Every meeting continues to count: CHS club participation on the decline



The lack of leadership positions being passed down during COVID leads to less interest in clubs at CHS. https://unsplash.com/license

Phineaus Whedon

Every rise has its fall, and this feeling resonates now more than ever with CHS clubs, almost all of which are seeing dwindling rates of attendance.

After the Club Fair in September sparked interest in many students, club attendance boomed, especially compared to the past year when clubs were barred from in-person meetings entirely. However, in the months following, the rate of attendance has gone down substantially, even compared to before the COVID-19 pandemic.

While COVID-19 does seem to be the primary catalyst of this phenomenon, there are other factors to consider. Whether it be due to conflicting schedules or a lack of motivation, many students haven’t joined any clubs or don’t actively participate in those they have joined, yielding a diminished club attendance rate.

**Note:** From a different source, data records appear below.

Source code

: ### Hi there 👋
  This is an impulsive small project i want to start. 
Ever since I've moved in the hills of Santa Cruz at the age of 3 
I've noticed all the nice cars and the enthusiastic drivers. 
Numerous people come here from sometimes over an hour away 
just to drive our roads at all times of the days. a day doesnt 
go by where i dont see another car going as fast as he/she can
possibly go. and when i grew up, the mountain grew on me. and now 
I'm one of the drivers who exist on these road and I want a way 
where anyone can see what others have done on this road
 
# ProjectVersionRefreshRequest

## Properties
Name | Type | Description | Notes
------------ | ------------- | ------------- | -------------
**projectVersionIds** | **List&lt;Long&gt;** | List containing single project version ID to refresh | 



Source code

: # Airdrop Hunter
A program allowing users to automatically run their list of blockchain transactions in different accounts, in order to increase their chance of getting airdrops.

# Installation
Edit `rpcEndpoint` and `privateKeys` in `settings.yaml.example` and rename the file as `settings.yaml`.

One of the clubs particularly suffering from this drought of attendees is the Photo Club. Senior Drew Lepping of West Long Branch, who is president of the Photo Club, has noticed a significant drop in attendance at the club’s meetings.

“Before COVID, when I was a sophomore and a freshman, there were a lot of people at the meetings, but now there’s just not,” Lepping said. “It’s just been hard to promote.”

Lepping added that the current lunch schedule, which has different grades eating at different times, makes it very difficult to plan meetings that people from all grades can make it to.

“It’s impossible to get everyone on the same page,” Lepping said.

Sophomore Morgan Tashjian of Middletown shares Lepping’s desires for a better way to schedule meetings.

“I don’t really attend a lot of clubs because I might have things to do on those days, or the schedules will overlap,” Tashjian said. “Sometimes, it’s just not worth my time.”

Photo Club isn’t alone in grappling with low attendance rates. Senior Isabella Decker of Monmouth Beach, president of SkillsUSA, has noticed that after the two-year hiatus of clubs, there was a significant decrease in attendance as they returned.

“When I was a freshman, the club [SkillsUSA] was definitely a lot bigger than it is now,” Decker said. “I have noticed a big drop in participation.”

Despite the drop in attendance for most, junior Amanda Riordan of Manasquan, manager of the tech club, reports a steady membership.

“I think our club might be successful because it’s very low-stress,” Riordan said. “When people don’t want to take on other projects, our club is always there with open doors to let them just relax a bit.”

Especially after the stress that virtual learning and the pandemic brought about, relaxation and de-stressing have become increasingly important in club participation, especially for upperclassmen experiencing burnout.

“It feels like everyone’s work ethic has really decreased,” said senior Brielle Karolak of Brielle. “My initial go-getting attitude that I had as a freshman has definitely decreased.”

After a global pandemic placed harsh limitations on interaction with others, the mental health of many students has been challenged, leading to a decreased motivation to participate in extracurriculars. The suspension of club activity caused by COVID-19 not only demotivated students, but also, as senior Aidan Connolly of Middletown hypothesized, left students in leadership roles with unclear instructions on how to run their clubs.

“The people who used to be running clubs had very set ways of doing things,” Connolly said. “People would just take over and do the exact same things the last person did. The people who are seniors now were sophomores a couple of years ago. They might not have been in the clubs or don’t remember vividly how things worked.”

Connolly suggested that the effects of COVID-19 on clubs will continue even as the pandemic begins to fade, as it took away fundamental time from the process of passing on leadership within them.

“I feel like COVID is becoming less and less responsible for the club attendance drops,” Connolly explained, “and that it’s more just not remembering how things were before COVID and a drop in motivation.”